▸ **About this task**: Output each of the entries below with every line exactly as it appears, and leave the pictures out of your answer.
___ Entries provided ___
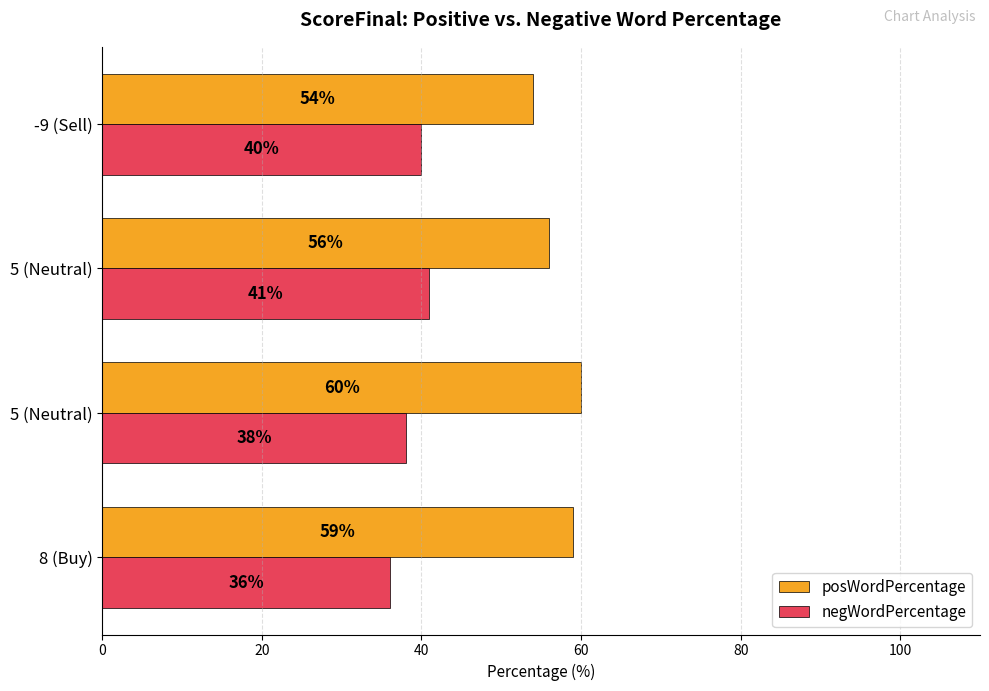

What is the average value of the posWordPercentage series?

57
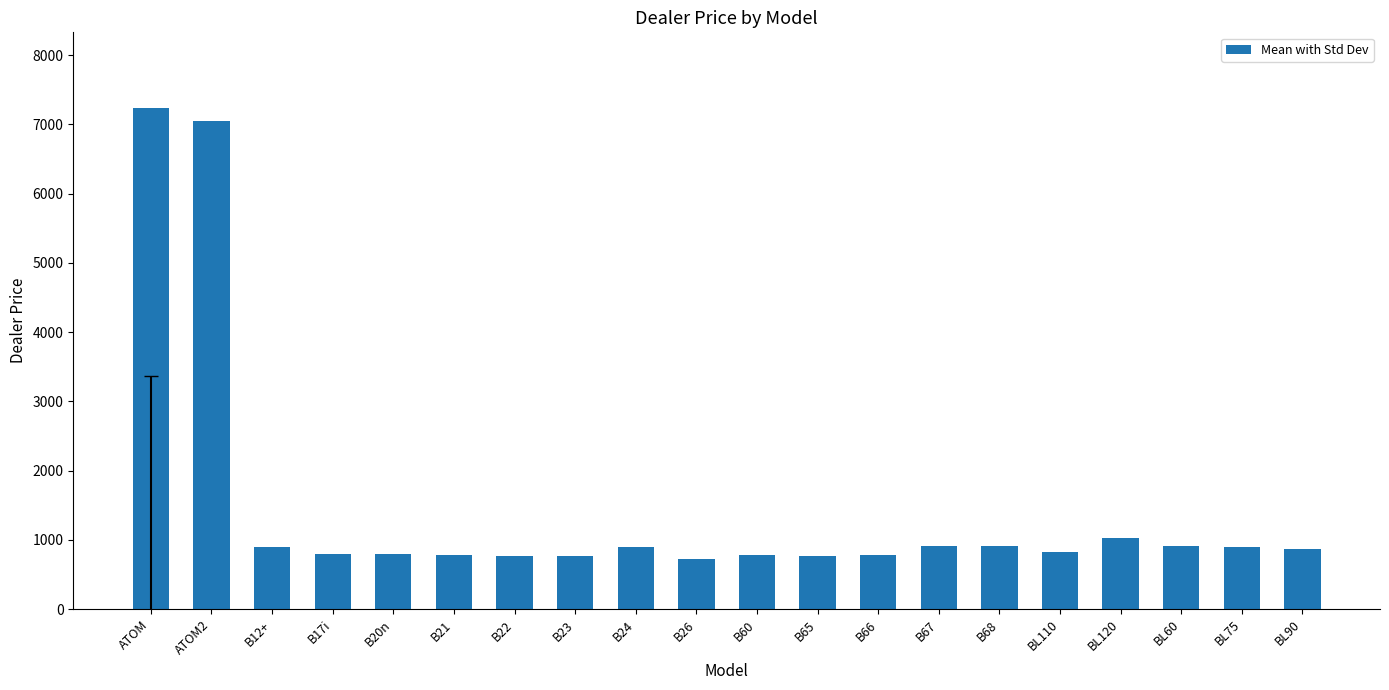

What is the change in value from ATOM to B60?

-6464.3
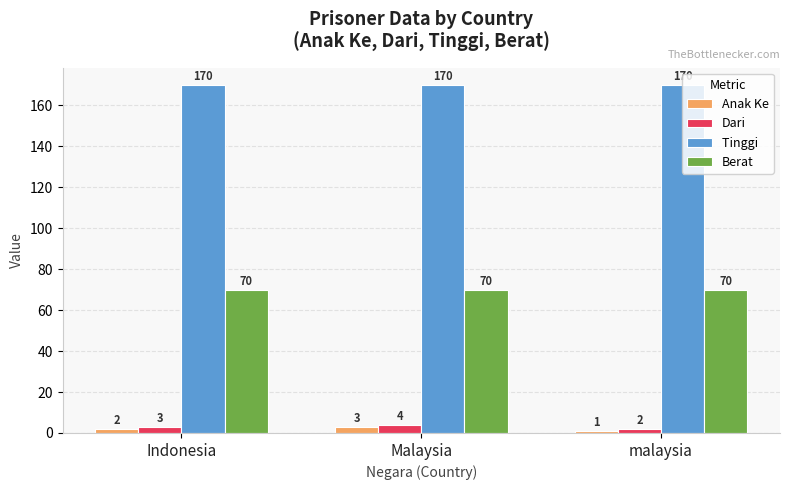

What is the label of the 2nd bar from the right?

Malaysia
___
▸ **Written response**:
What is the average value of the posWordPercentage series?

57

What is the change in value from ATOM to B60?

-6464.3

What is the label of the 2nd bar from the right?

Malaysia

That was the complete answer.